---- Given records

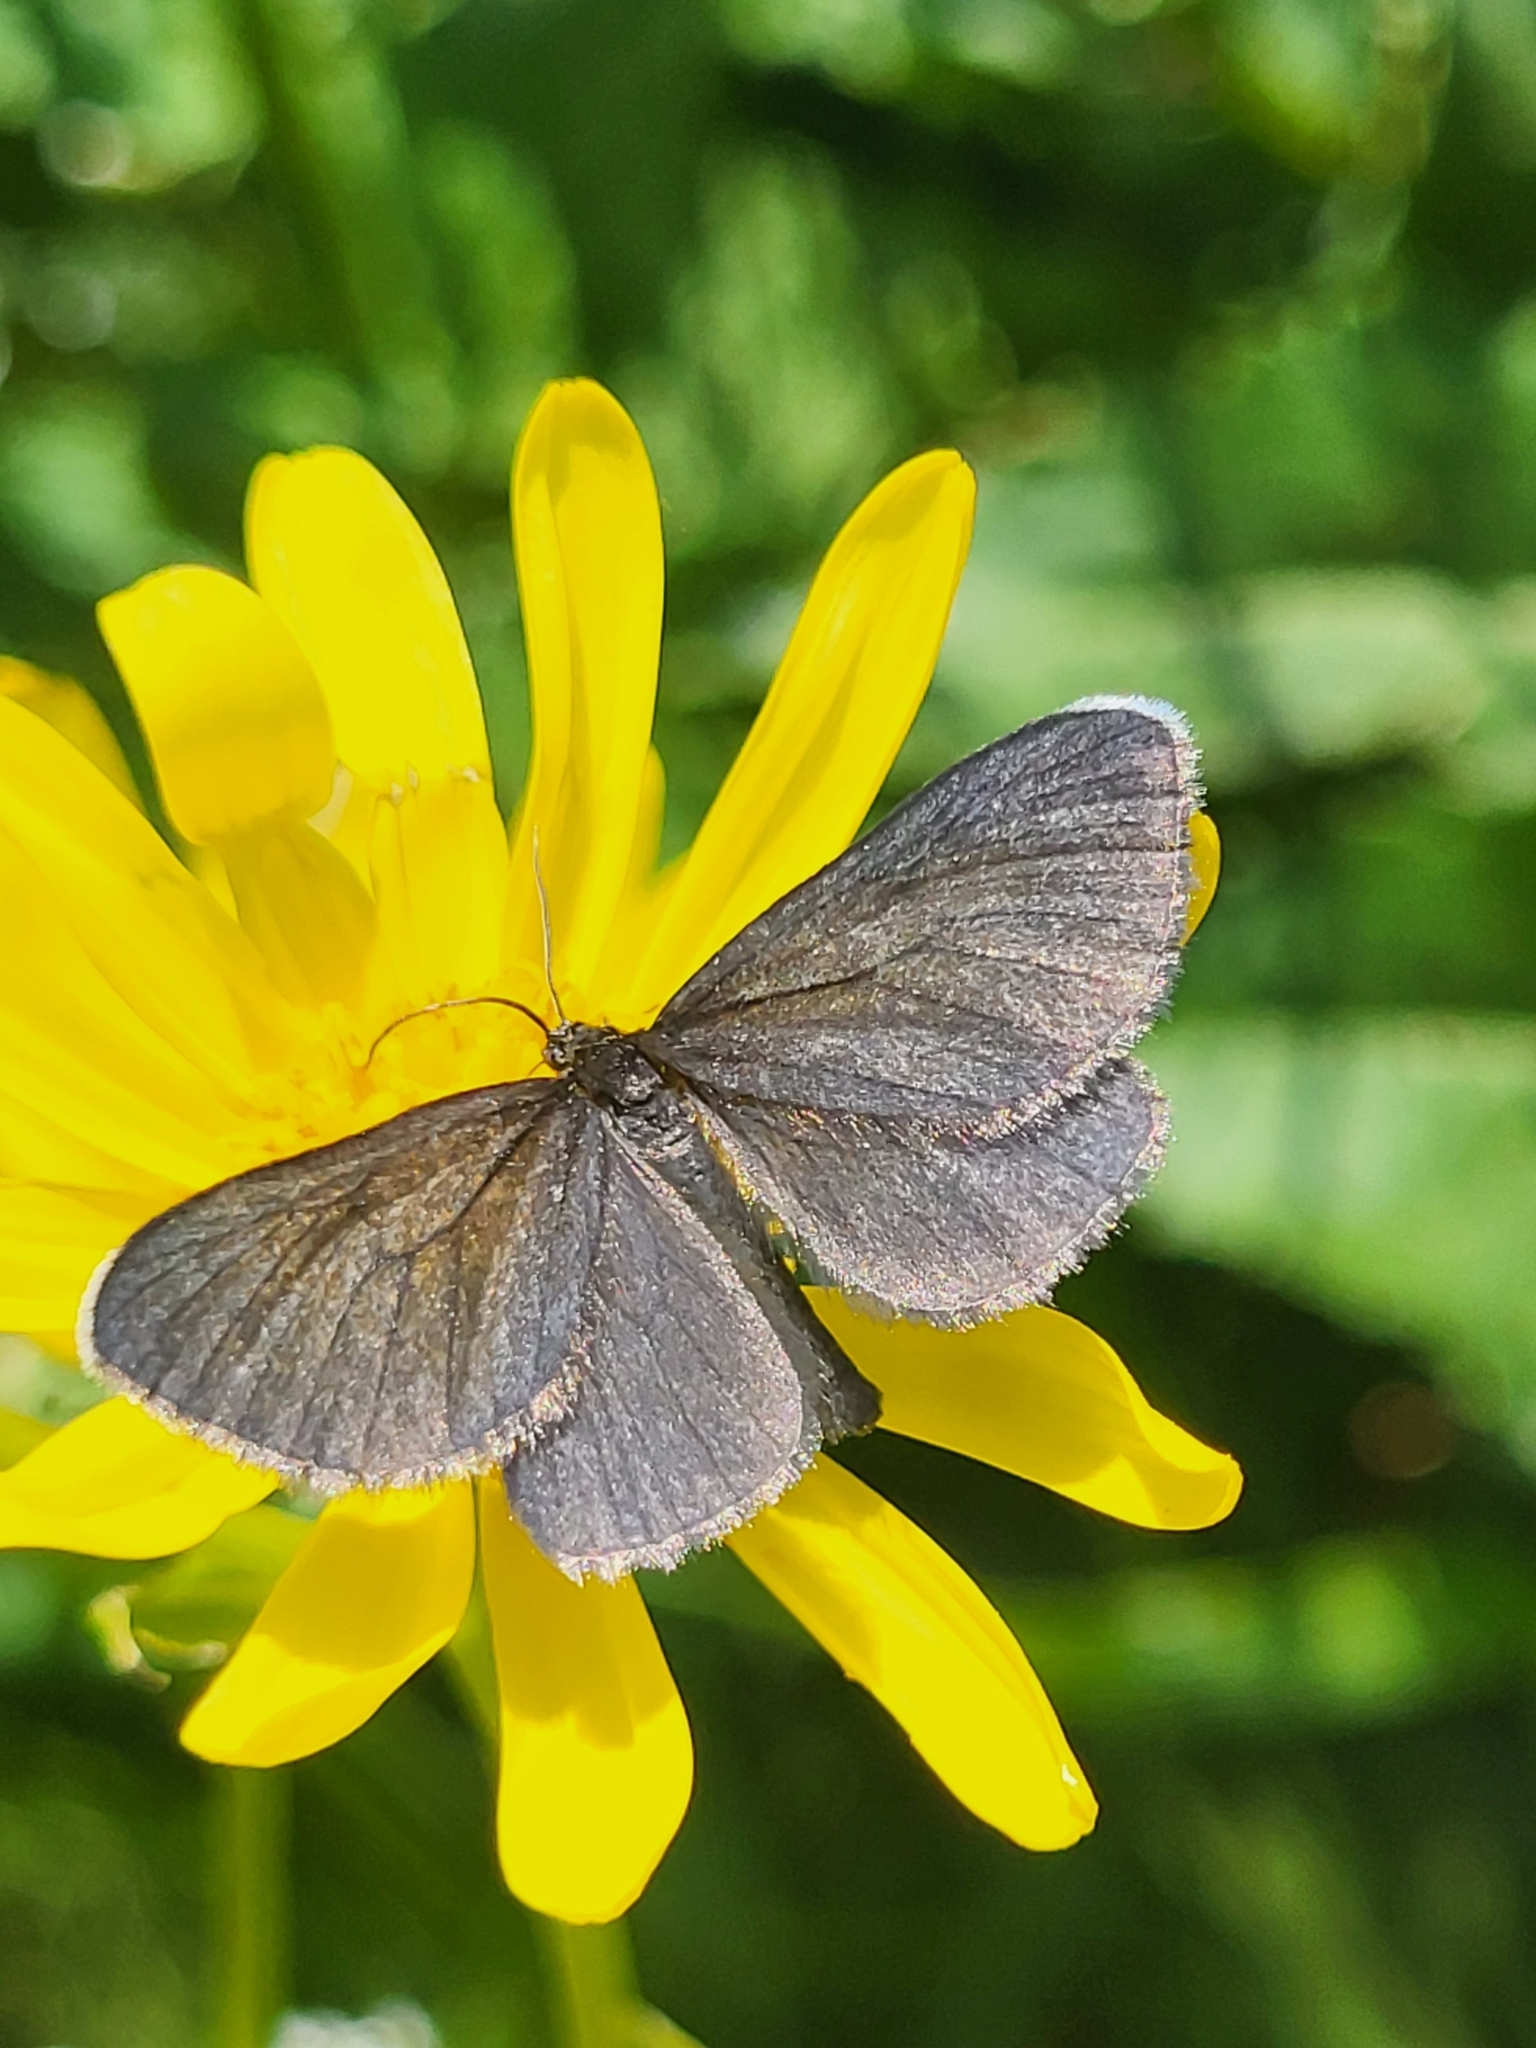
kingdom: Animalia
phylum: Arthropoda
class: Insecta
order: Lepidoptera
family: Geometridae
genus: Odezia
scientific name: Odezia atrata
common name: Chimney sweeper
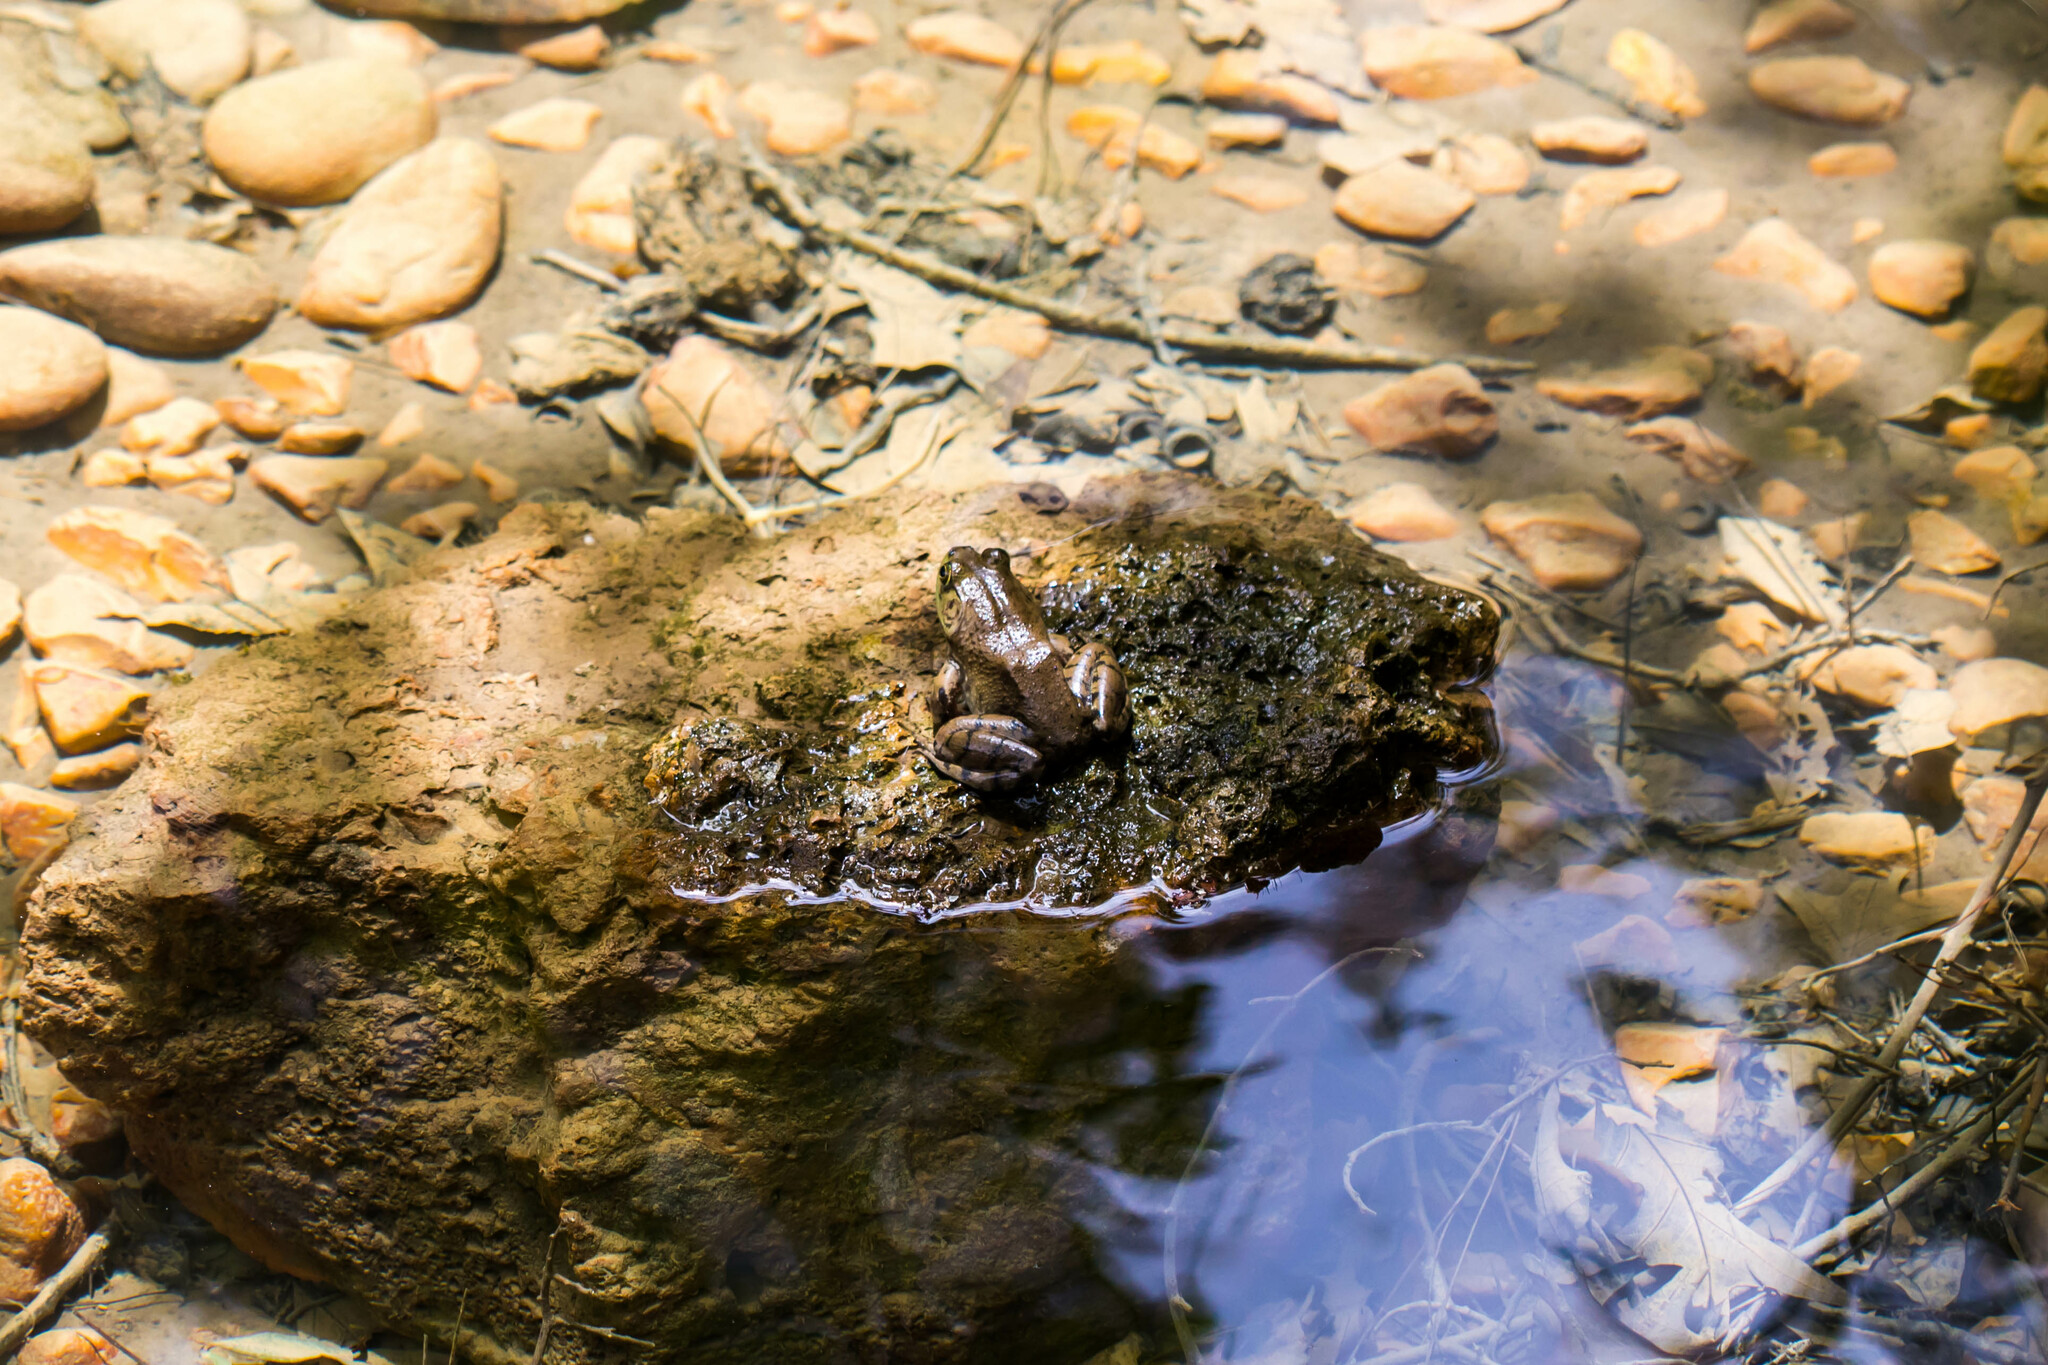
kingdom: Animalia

--------

▶ **Task instructions**
Retype the lines above without any changes, starting with the line containing "class: Insecta" and ending with the last line. Leave out the pictures.

▶ **Response**
class: Insecta
order: Lepidoptera
family: Geometridae
genus: Odezia
scientific name: Odezia atrata
common name: Chimney sweeper
kingdom: Animalia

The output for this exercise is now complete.